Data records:
= = =

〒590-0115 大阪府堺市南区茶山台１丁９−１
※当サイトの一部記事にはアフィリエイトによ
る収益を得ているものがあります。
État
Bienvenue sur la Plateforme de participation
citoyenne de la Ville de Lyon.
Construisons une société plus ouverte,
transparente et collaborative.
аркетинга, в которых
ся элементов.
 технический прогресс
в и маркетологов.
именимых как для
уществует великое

= = =

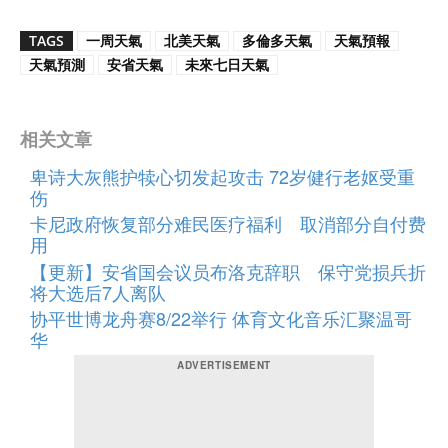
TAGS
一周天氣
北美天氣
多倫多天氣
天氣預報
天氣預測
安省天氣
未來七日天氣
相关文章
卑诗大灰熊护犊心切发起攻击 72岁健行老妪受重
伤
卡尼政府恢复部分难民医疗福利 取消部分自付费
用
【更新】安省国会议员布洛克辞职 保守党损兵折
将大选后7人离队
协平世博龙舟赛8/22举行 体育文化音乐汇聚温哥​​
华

= = =

REQUIRED ACTION:
Which lines of the listing contain the string "plus"? Select every one of them, treating uppercase and lowercase as different.

WRITTEN ANSWER:
Construisons une société plus ouverte,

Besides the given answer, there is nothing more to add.